The Confederation of British Industry said value-added tax on electric cars and the cost of using public chargers should be cut from the standard 20% rate.
Business should also not face a higher property tax bill if they improve the energy efficiency of their buildings, which normally would increase their value and the tax due on them.
“A tax system which discourages polluting behaviours and rewards greener alternatives is critical to unlocking the right kind of investments,” Rain Newton-Smith, the CBI’s chief economist, said.
British firms last week received a short-term tax break worth 24 billion pounds ($33 billion) over two years to encourage them to invest. But they then face the first rise in the headline rate of corporation since 1974.
A tax break similar to the costly new ‘super deduction’ in place for most physical business investment over the next two years should be extended for longer for electric vehicles and building refits that boosted energy efficiency, the CBI said.
Sunak plans to start a series of reviews into longer-term tax policy on March 23.
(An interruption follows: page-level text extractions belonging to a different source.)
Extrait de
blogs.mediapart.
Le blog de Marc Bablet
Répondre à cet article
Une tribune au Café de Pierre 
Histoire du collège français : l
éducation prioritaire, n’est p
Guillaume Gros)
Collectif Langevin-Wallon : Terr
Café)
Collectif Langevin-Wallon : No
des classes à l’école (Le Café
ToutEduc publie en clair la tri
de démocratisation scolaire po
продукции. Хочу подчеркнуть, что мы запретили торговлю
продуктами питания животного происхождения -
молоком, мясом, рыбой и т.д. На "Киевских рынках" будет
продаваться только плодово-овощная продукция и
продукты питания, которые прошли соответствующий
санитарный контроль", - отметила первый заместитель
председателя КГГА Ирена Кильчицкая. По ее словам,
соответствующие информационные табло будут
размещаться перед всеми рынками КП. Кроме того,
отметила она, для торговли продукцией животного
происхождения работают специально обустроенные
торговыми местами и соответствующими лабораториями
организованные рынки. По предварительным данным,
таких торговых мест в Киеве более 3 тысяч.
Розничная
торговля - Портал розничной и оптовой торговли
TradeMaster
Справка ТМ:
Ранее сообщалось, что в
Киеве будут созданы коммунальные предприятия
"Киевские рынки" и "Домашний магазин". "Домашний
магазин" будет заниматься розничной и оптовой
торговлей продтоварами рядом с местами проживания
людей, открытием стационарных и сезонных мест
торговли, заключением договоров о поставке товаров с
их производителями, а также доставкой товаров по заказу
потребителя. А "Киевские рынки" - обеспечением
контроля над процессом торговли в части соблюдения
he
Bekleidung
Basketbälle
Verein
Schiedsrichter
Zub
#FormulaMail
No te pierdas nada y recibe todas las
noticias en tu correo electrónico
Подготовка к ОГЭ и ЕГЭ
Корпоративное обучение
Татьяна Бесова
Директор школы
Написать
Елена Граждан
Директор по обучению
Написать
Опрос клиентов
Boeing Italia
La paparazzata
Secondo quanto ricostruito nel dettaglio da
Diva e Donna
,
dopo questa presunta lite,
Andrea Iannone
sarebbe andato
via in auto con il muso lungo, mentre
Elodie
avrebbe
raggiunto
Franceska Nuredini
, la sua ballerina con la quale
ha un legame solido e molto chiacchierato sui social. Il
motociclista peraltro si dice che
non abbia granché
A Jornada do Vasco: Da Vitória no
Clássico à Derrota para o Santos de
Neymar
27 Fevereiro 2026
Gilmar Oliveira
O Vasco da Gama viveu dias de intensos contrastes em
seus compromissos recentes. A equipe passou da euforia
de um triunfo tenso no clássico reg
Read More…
The International Monetary Fund has suggested green taxes as a way for Britain to reduce its budget deficit, and the government is keen to show it is taking steps to achieve its goal of net zero carbon emissions by 2050 before hosting the United Nations’ COP26 environment summit later this year.
The CBI was less specific about where it saw scope for taxes to increase. It called for a review of duty on vehicle fuel, which has been frozen for nine years, and longer-term clarity about carbon pricing under Britain’s Emissions Trading Scheme.